A logistic regression model was developed using the QUS parameters, which achieved an AUC of 0.8995, indicating a high diagnostic performance for discriminating between benign and malignant breast lesions. This result suggests that the proposed QUS algorithm has the potential to enhance the diagnostic accuracy of breast ultrasound and may serve as a valuable adjunct to conventional B-mode imaging for breast cancer detection and characterization [31].

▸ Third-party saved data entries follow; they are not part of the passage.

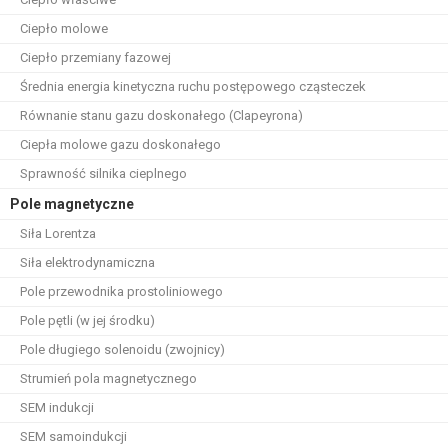
Ciepło molowe
Ciepło przemiany fazowej
Średnia energia kinetyczna ruchu postępowego cząsteczek
Równanie stanu gazu doskonałego (Clapeyrona)
Ciepła molowe gazu doskonałego
Sprawność silnika cieplnego
Pole magnetyczne
Siła Lorentza
Siła elektrodynamiczna
Pole przewodnika prostoliniowego
Pole pętli (w jej środku)
Pole długiego solenoidu (zwojnicy)
Strumień pola magnetycznego
SEM indukcji
SEM samoindukcji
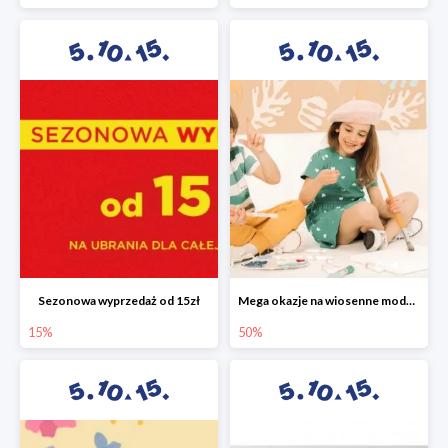
Sezonowa wyprzedaż od 15zł
Mega okazje na wiosenne modele w 5.10.15 do -50%
15%
50%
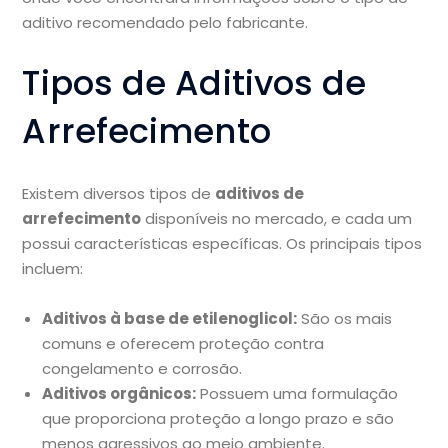
aditivo recomendado pelo fabricante.
Tipos de Aditivos de
Arrefecimento
Existem diversos tipos de
aditivos de
arrefecimento
disponíveis no mercado, e cada um
possui características específicas. Os principais tipos
incluem:
Aditivos à base de etilenoglicol:
São os mais
comuns e oferecem proteção contra
congelamento e corrosão.
Aditivos orgânicos:
Possuem uma formulação
que proporciona proteção a longo prazo e são
menos agressivos ao meio ambiente.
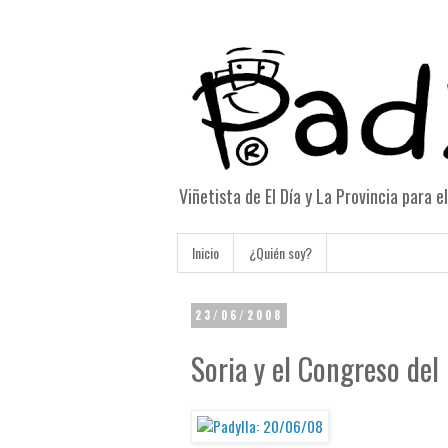
Viñetista de El Día y La Provincia para 
Inicio
¿Quién soy?
23/06/2008
Soria y el Congreso del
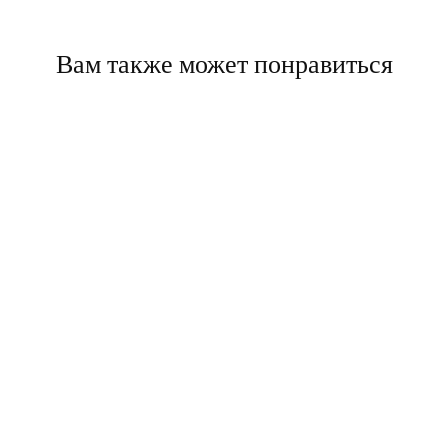
Вам также может понравиться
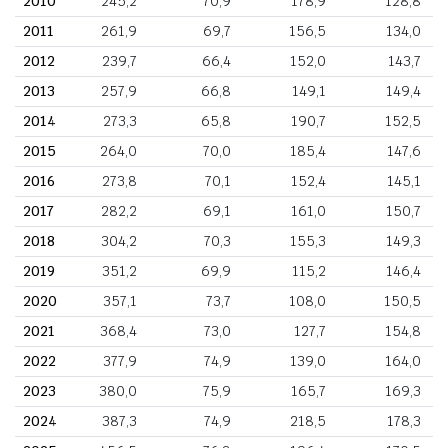
2010
245,2
70,9
178,9
128,8
2011
261,9
69,7
156,5
134,0
2012
239,7
66,4
152,0
143,7
2013
257,9
66,8
149,1
149,4
2014
273,3
65,8
190,7
152,5
2015
264,0
70,0
185,4
147,6
2016
273,8
70,1
152,4
145,1
2017
282,2
69,1
161,0
150,7
2018
304,2
70,3
155,3
149,3
2019
351,2
69,9
115,2
146,4
2020
357,1
73,7
108,0
150,5
2021
368,4
73,0
127,7
154,8
2022
377,9
74,9
139,0
164,0
2023
380,0
75,9
165,7
169,3
2024
387,3
74,9
218,5
178,3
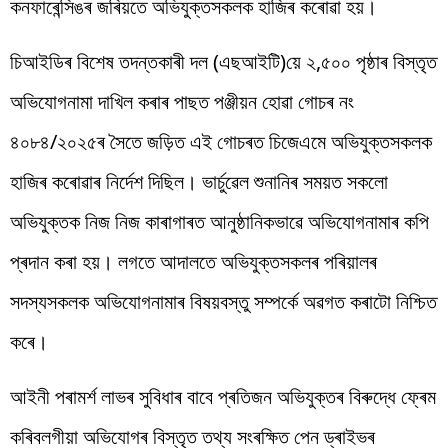
কনফাৰেন্সিঙৰ জৰিয়তে অভিযুক্তসকলক হাজিৰ কৰোৱা হয়।
চিআইডিৰ বিশেষ তদন্তকাৰী দল (এছআইটি)য়ে ২,৫০০ পৃষ্ঠাৰ বিস্তৃত
অভিযোগনামা দাখিল কৰাৰ পাছত পঞ্জীয়ন হোৱা গোচৰ নং
৪০৮৪/২০২৫ৰ সৈতে জড়িত এই গোচৰত চিজেএমে অভিযুক্তসকলক
হাজিৰ কৰোৱাৰ নিৰ্দেশ দিছিল। ভাৰ্চুৱেল শুনানিৰ সময়ত সকলো
অভিযুক্তক নিজ নিজ কাৰাগাৰত আনুষ্ঠানিকভাৱে অভিযোগনামাৰ কপি
প্ৰদান কৰা হয়। লগতে আদালতে অভিযুক্তসকলৰ পৰিয়ালৰ
সদস্যসকলক অভিযোগনামাৰ বিষয়বস্তু সম্পৰ্কে অৱগত কৰাটো নিশ্চিত
কৰে।
আইনী পৰামৰ্শ লাভৰ সুবিধাৰ বাবে প্ৰতিজন অভিযুক্তৰ বিৰুদ্ধে ফ্ৰেম
কৰিবলগীয়া অভিযোগৰ বিস্তৃত তথ্য সংৰক্ষিত পেন ড্ৰাইভৰ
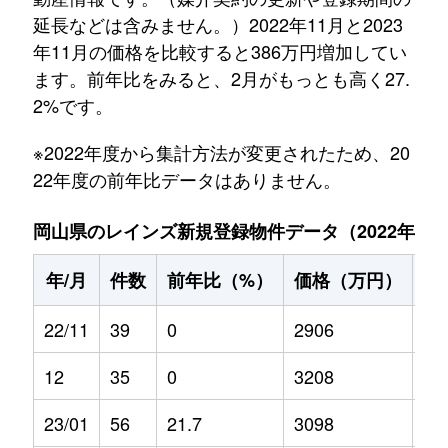
延長などは含みません。）2022年11月と2023
年11月の価格を比較すると386万円増加してい
ます。前年比をみると、2月がもっとも高く27.
2%です。
※2022年度から集計方法が変更されたため、20
22年度の前年比データはありません。
岡山県のレインズ新規登録物件データ（2022年11月～
年/月
件数
前年比（%）
価格（万円）
前
22/11
39
0
2906
0
12
35
0
3208
0
23/01
56
21.7
3098
0.9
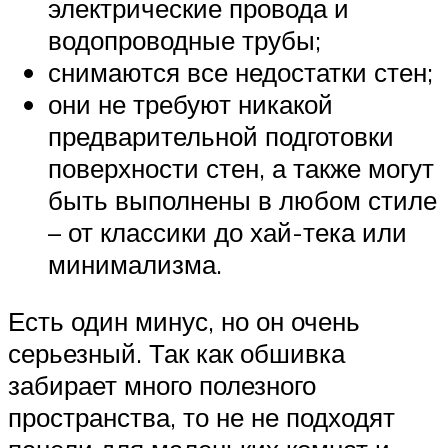
электрические провода и
водопроводные трубы;
снимаются все недостатки стен;
они не требуют никакой
предварительной подготовки
поверхности стен, а также могут
быть выполнены в любом стиле
– от классики до хай-тека или
минимализма.
Есть один минус, но он очень
серьезный. Так как обшивка
забирает много полезного
пространства, то не не подходят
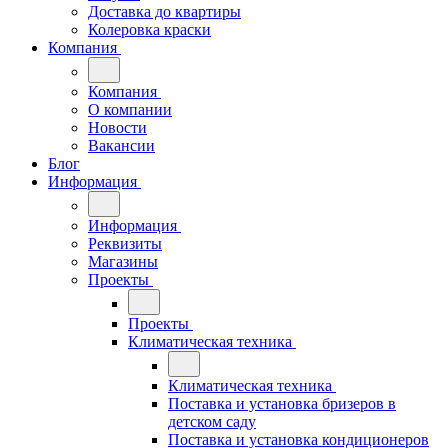
Доставка до квартиры
Колеровка краски
Компания
Компания
О компании
Новости
Вакансии
Блог
Информация
Информация
Реквизиты
Магазины
Проекты
Проекты
Климатическая техника
Климатическая техника
Поставка и установка бризеров в
детском саду
Поставка и установка кондиционеров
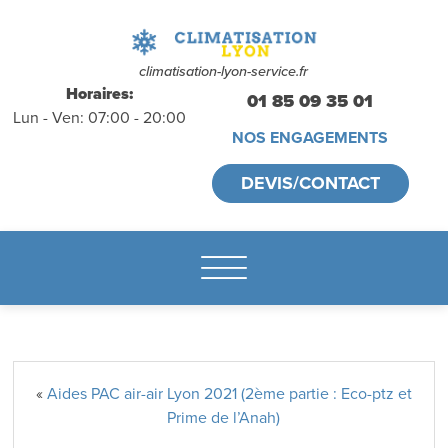
déplacements
gratuits
sans
climatisation-lyon-service.fr
Horaires:
01 85 09 35 01
Lun - Ven: 07:00 - 20:00
engagement
NOS ENGAGEMENTS
appelez-nous :
DEVIS/CONTACT
01.85.09.35.01
«
Aides PAC air-air Lyon 2021 (2ème partie : Eco-ptz et
Prime de l’Anah)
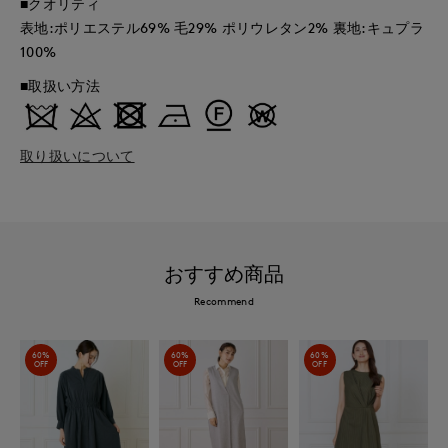
■クオリティ
表地:ポリエステル69% 毛29% ポリウレタン2% 裏地:キュプラ
100%
■取扱い方法
取り扱いについて
おすすめ商品
Recommend
60%
60%
60%
OFF
OFF
OFF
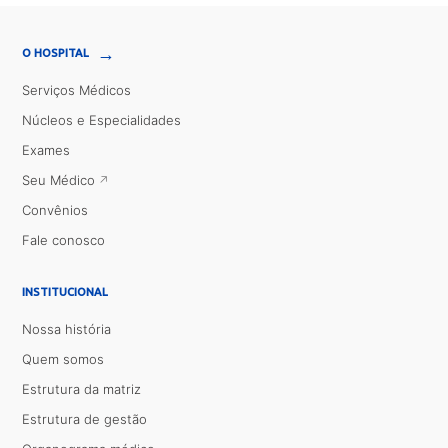
→
O HOSPITAL
Serviços Médicos
Núcleos e Especialidades
Exames
Seu Médico
Convênios
Fale conosco
INSTITUCIONAL
Nossa história
Quem somos
Estrutura da matriz
Estrutura de gestão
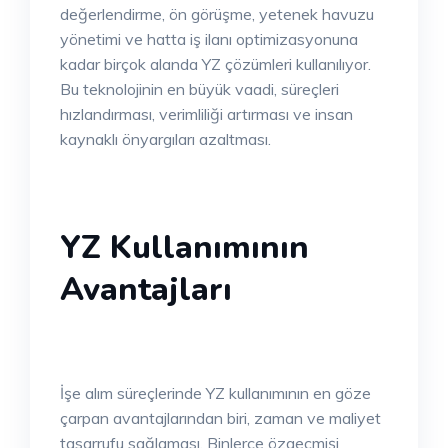
değerlendirme, ön görüşme, yetenek havuzu
yönetimi ve hatta iş ilanı optimizasyonuna
kadar birçok alanda YZ çözümleri kullanılıyor.
Bu teknolojinin en büyük vaadi, süreçleri
hızlandırması, verimliliği artırması ve insan
kaynaklı önyargıları azaltması.
YZ Kullanımının
Avantajları
İşe alım süreçlerinde YZ kullanımının en göze
çarpan avantajlarından biri, zaman ve maliyet
tasarrufu sağlaması. Binlerce özgeçmişi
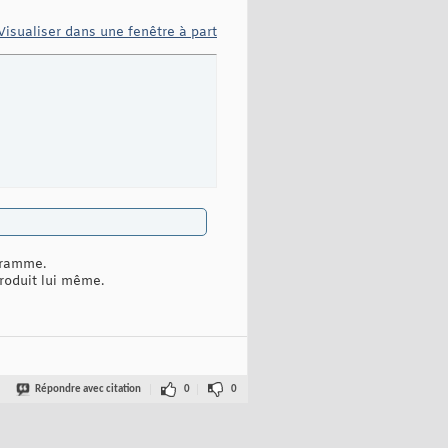
Visualiser dans une fenêtre à part
ogramme.
produit lui même.
Répondre avec citation
0
0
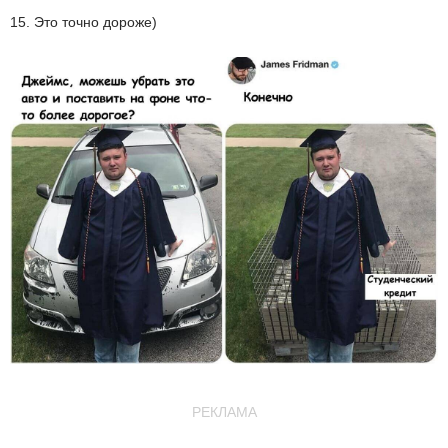
15. Это точно дороже)
РЕКЛАМА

There are some limitations to our study. Firstly, the sample size was relatively small, and the majority of malignant lesions were IDC. Further studies with larger and more diverse patient populations are needed to confirm the generalizability of our findings. Secondly, the algorithm’s performance in specific subgroups, such as women with dense breasts or those at high risk for breast cancer, was not evaluated in this study. Future research could explore the potential expansion of the algorithm’s applications, such as in monitoring treatment response, predicting prognosis, or evaluating other breast-related conditions.

5. Conclusions

Our pilot study preliminarily indicates that integrating AI with quantitative ultrasound analysis, specifically through reconstruction of attenuation coefficient, speed of sound, effective scatterer diameter, and effective scatterer concentration, shows promise for enhancing breast cancer detection and characterization accuracy. This combined approach could potentially improve diagnostics, especially for lesions with unclear B-mode ultrasound findings. However, the impact of the case distribution on our findings underscores the need for further research with a more balanced representation of benign and malignant cases to confirm these initial results.